Wednesday, June 10, 2009

Changes

My son and his girlfriend are due to arrive home tomorrow night around 5. We are picking them up at Pitts airport. Today while cleaning house and doing laundry I am reminded of other times with other people coming to visit. Times change, life goes on. My son and daughter were young at the time and now they are the ones who come to visit. How strange is that.

I remember times with friends and ex in laws would come to stay a while, I always looked forward to it and always wanted the house cleaned and ready for company. I remember times when it was rough coming up with the money to even get groceries. I remember times when we even borrowed the money to get the groceries for people coming.

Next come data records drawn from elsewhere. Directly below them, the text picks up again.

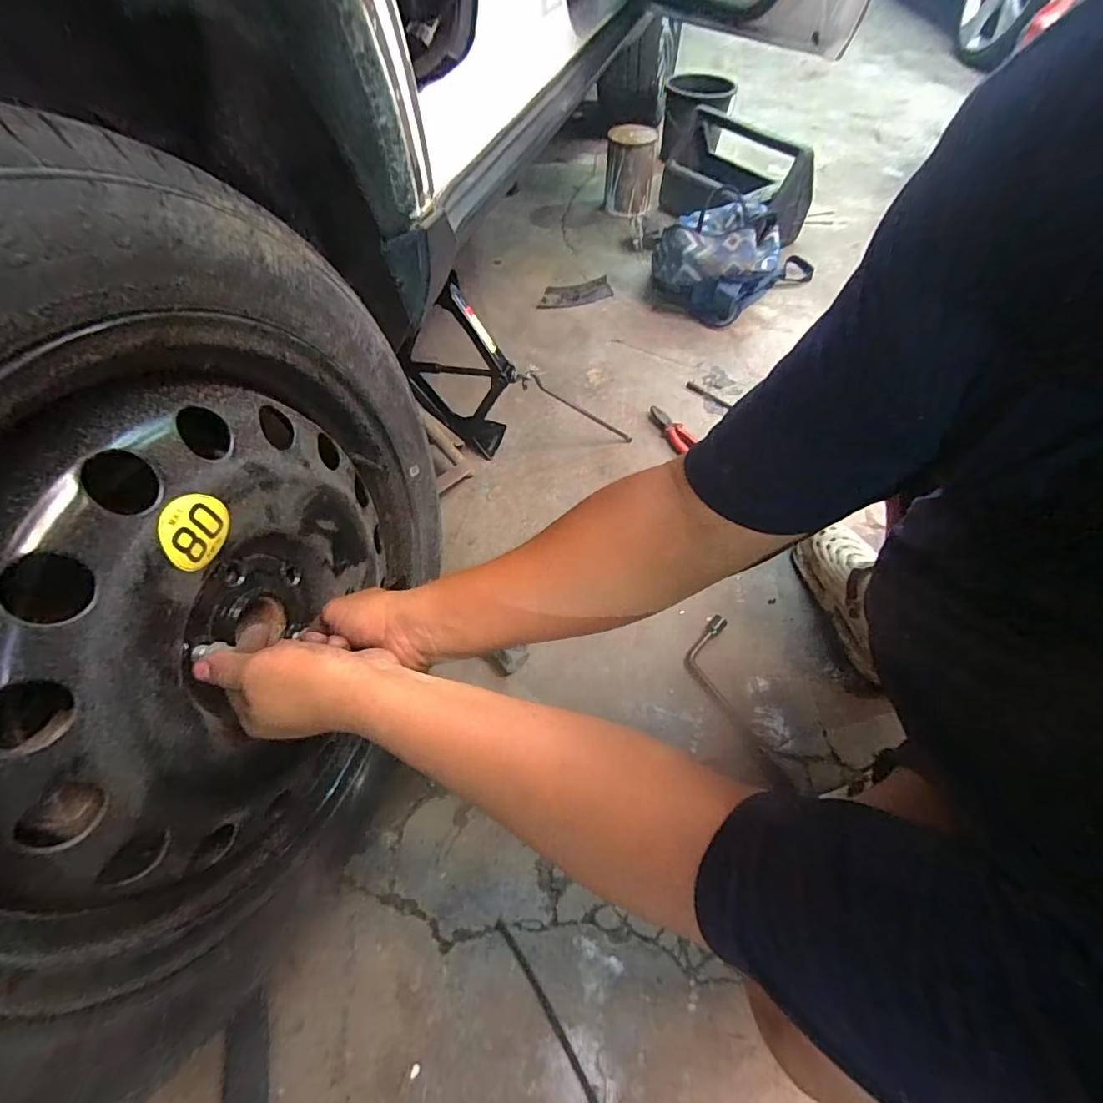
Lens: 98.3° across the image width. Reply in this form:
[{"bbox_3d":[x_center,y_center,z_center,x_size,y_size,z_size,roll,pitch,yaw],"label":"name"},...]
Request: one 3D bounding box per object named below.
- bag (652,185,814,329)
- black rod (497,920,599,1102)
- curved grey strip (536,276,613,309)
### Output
[{"bbox_3d":[0.513,-0.849,1.354,0.312,0.184,0.492,39,67,24],"label":"bag"},{"bbox_3d":[0.018,0.548,0.520,0.015,0.004,0.281,-31,50,-19],"label":"black rod"},{"bbox_3d":[0.073,-0.743,1.378,0.234,0.045,0.069,-27,60,-14],"label":"curved grey strip"}]

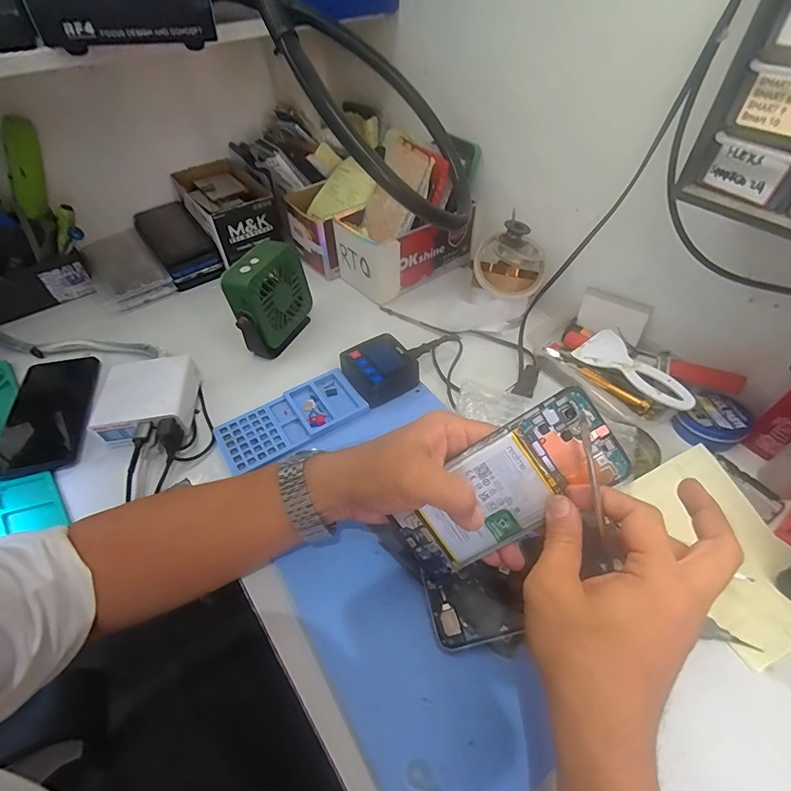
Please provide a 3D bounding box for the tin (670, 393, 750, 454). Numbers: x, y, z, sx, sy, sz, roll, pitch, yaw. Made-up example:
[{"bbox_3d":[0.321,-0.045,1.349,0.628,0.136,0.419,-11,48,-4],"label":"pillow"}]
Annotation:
[{"bbox_3d":[0.325,0.028,0.434,0.056,0.029,0.053,-1,49,1],"label":"tin"}]

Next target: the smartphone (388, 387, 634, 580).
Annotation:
[{"bbox_3d":[0.075,0.067,0.294,0.161,0.005,0.071,-39,93,14],"label":"smartphone"}]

My next thought was that some of those people I will never see again. At least its more than likely I will not see them again. I have lost touch with so many of them and some of them have gotten married, divorced, or possibly even passed away.

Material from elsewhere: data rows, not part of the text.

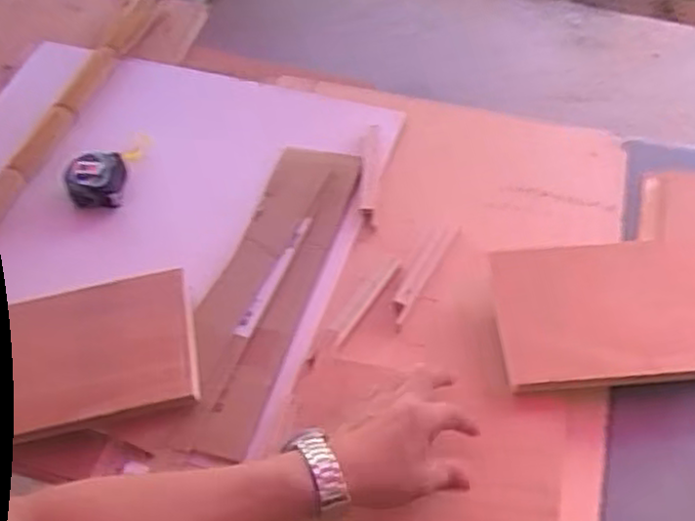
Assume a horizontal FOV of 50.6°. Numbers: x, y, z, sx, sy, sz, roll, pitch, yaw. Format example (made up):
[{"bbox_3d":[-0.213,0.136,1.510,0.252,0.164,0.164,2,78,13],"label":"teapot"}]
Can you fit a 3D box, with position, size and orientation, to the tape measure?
[{"bbox_3d":[-0.278,-0.088,0.814,0.059,0.032,0.058,-8,54,-7],"label":"tape measure"}]

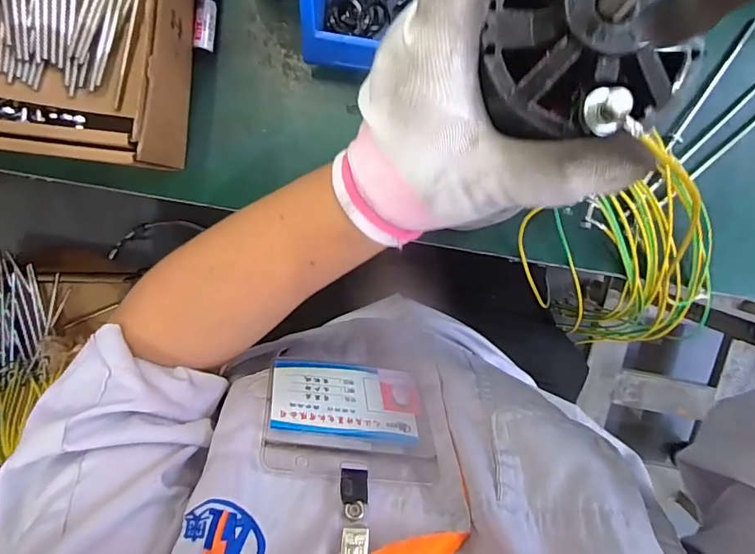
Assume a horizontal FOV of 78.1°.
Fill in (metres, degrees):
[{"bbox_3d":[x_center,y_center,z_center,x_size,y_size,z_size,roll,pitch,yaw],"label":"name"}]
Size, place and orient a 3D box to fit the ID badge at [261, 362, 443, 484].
[{"bbox_3d":[-0.016,0.081,0.274,0.096,0.076,0.008,11,127,-16],"label":"ID badge"}]

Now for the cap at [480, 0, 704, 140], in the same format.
[{"bbox_3d":[0.071,-0.084,0.154,0.063,0.025,0.070,2,96,-6],"label":"cap"}]

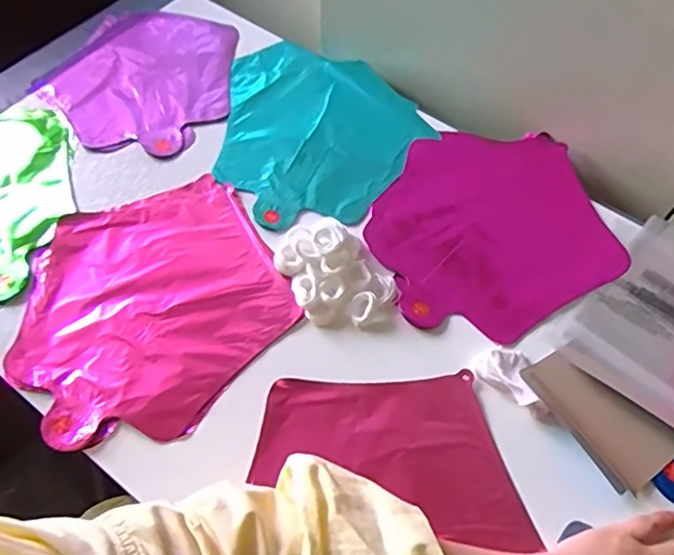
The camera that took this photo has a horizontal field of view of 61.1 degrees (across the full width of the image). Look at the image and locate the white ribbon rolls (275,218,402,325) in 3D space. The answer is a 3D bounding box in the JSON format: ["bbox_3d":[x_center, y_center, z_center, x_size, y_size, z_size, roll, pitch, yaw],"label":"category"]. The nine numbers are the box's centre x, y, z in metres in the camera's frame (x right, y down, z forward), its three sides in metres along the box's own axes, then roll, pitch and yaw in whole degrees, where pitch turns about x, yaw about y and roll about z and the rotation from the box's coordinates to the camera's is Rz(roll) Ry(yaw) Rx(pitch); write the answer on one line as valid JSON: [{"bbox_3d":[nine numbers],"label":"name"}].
[{"bbox_3d":[-0.003,-0.006,0.505,0.080,0.035,0.107,-35,66,-21],"label":"white ribbon rolls"}]

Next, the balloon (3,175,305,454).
[{"bbox_3d":[-0.164,0.023,0.500,0.223,0.009,0.224,-24,63,-17],"label":"balloon"}]

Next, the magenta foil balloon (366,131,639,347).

People come and go in our lives and its sad really that people who once meant so much to us are now not even known to us. There is a friend I haven' t heard from since 1980. I don't even know her last name anymore and she doesn't know mine. She doesn't know we lost Mike this past year and I never met her son. He would be a year younger than Michelle I believe.

I don't do well with staying in touch with people and I think I have gotten worse with it the past years. Thats sad but I'm not sure I know how to change it. Or even if I can.